In order to improve on what we’ve been able to do in this short time, we can throw larger resources to train our discrimator, given that we are only using a small fraction of a specific subset of Amazon reviews (only about 900,000 review text data points). There are plenty of other datasets that we could combine to cover a much larger variety of human speech patterns, and this can be achieved by simply putting more time into our training and using a larger dataset. On the other hand, the key to improving our PPLM model’s outputs of negative sentiment reviews is to ensure the class balance in the training data provides the discriminator enough to accurately represente negative sentiment texts. This can be achieved by injecting more lower rating reviews into our dataset, or performing some sort of stratified sampling in the data to ensure equal class balancing.
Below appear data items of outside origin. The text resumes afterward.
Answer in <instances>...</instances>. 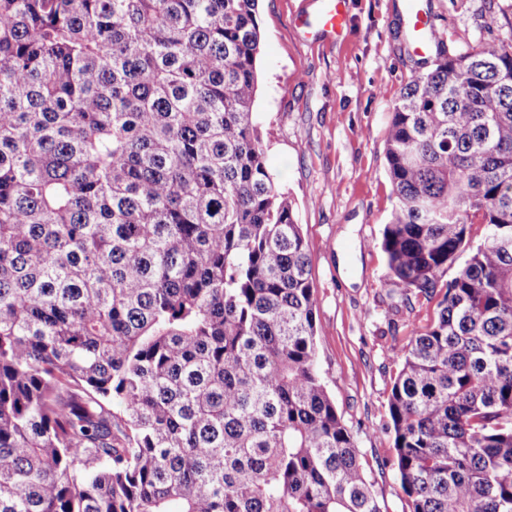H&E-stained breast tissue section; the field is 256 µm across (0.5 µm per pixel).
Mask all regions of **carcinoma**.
<instances>
[{"mask_svg": "<svg viewBox=\"0 0 512 512\" xmlns=\"http://www.w3.org/2000/svg\"><path fill=\"white\" fill-rule=\"evenodd\" d=\"M258 4L0 0V512H383L266 166ZM386 160L384 288L437 301L394 356L406 512H512V47L411 73Z\"/></svg>", "mask_w": 512, "mask_h": 512, "instance_id": "obj_1", "label": "carcinoma"}]
</instances>
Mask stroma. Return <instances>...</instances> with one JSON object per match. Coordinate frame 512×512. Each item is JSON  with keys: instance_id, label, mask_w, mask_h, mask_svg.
<instances>
[{"instance_id": "35a3bbf8", "label": "stroma", "mask_w": 512, "mask_h": 512, "mask_svg": "<svg viewBox=\"0 0 512 512\" xmlns=\"http://www.w3.org/2000/svg\"><path fill=\"white\" fill-rule=\"evenodd\" d=\"M456 54L486 40L512 44V0H346L348 26L336 40L297 25L319 0H261L262 50L254 110L267 166L288 193L312 263L317 360L351 430L383 512H402L388 398L395 339L411 319L383 283L382 229L394 205L385 156L393 107L413 71L430 63L414 51L409 4Z\"/></svg>"}]
</instances>
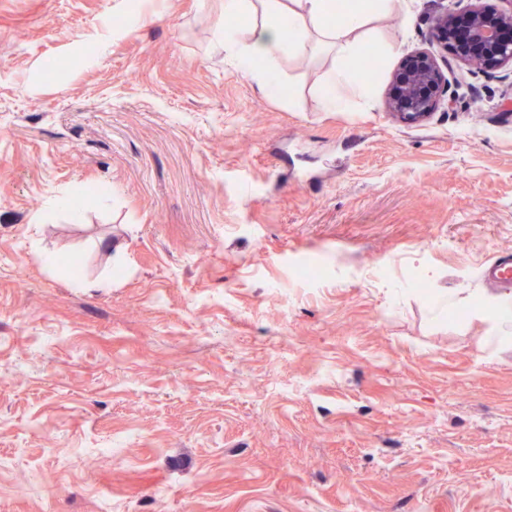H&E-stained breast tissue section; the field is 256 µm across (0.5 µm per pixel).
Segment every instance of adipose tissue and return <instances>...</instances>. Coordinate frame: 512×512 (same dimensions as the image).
I'll return each mask as SVG.
<instances>
[{"label": "adipose tissue", "instance_id": "ef3b65f1", "mask_svg": "<svg viewBox=\"0 0 512 512\" xmlns=\"http://www.w3.org/2000/svg\"><path fill=\"white\" fill-rule=\"evenodd\" d=\"M401 0H377L374 11L353 9L347 12L342 23L333 25L328 21L331 0H262L268 16L267 22L256 25L247 42H240L236 30L227 28L217 32L237 66L255 71L261 90H271L275 82L272 69L256 70V60L272 61L279 55H301L306 49L309 32H316L320 46L334 50L340 59L339 65L326 76L322 96L326 106L338 109L347 101L363 92L364 87L344 65L345 59L355 55L361 39V31L372 16L395 14ZM433 319H440L448 311L468 305L472 308L471 321L488 326V333L480 341L481 347L501 349L512 345V294L497 295L475 302L473 296L464 292L438 293L429 301Z\"/></svg>", "mask_w": 512, "mask_h": 512}]
</instances>
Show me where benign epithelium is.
<instances>
[{
    "label": "benign epithelium",
    "instance_id": "1",
    "mask_svg": "<svg viewBox=\"0 0 512 512\" xmlns=\"http://www.w3.org/2000/svg\"><path fill=\"white\" fill-rule=\"evenodd\" d=\"M468 17L466 43L453 48L456 61L465 67L493 72L512 67V39L502 35V29H512V8L491 10L474 0L465 11ZM455 14L443 9L430 19V32L443 49H448ZM454 98L448 95L445 78L435 55L420 50L401 62L395 79V89L386 100L385 109L407 119L422 118L436 111L439 106H453Z\"/></svg>",
    "mask_w": 512,
    "mask_h": 512
}]
</instances>
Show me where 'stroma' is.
I'll list each match as a JSON object with an SVG mask.
<instances>
[{"instance_id": "35a3bbf8", "label": "stroma", "mask_w": 512, "mask_h": 512, "mask_svg": "<svg viewBox=\"0 0 512 512\" xmlns=\"http://www.w3.org/2000/svg\"><path fill=\"white\" fill-rule=\"evenodd\" d=\"M223 3L0 0V512H512V348L413 285L512 247V75L446 58L453 108L384 110L470 0L372 20L338 111L312 43L261 92ZM455 16H457V14L448 13V9H443L434 14L430 19V32L446 51H448Z\"/></svg>"}]
</instances>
Finally, we have now been able to generate text reviews based on a keyword topic, and based on a particular sentiment. The next step is to try and combine these two, so that we can provide our review generation model both a general subject/keyword and a sentiment, and have it produce a convincing review that falls in both categories. We attempt to do this using Salesforce’s CTRL algorithm.

Annotated Bibliography

  1. Dathathri, Sumanth, et al. “Plug and Play Language Models: A Simple Approach to Controlled Text Generation.”, International Conference on Learning Representations 2020, 3 Mar. 2020, arxiv.org/abs/1912.02164. (This is the public conference paper by Uber engineers detailing the specific math and theory behind PPLM. This resource was used to understand how PPLM works (specifically the math) and to evaluate and compare their examples to ours.)

  2. Liu, Rosanne, et al. “Controlling Text Generation with Plug and Play Language Models.”, Uber Engineering, 11 Dec. 2019, eng.uber.com/pplm/. (This reference is the Uber Engineering blog post for PPLM, describing the general details of PPLM and how it works. This resource was key for understanding the big picture of PPLM and it’s processes.)

  3. “Uber-Research/PPLM.”, Uber Research PPLM Github Repo, 12 Apr. 2020, github.com/uber-research/PPLM. (This reference is the GitHub repo containing the source code for PPLM. All baseline code for our implementation of PPLM was taken from this source.)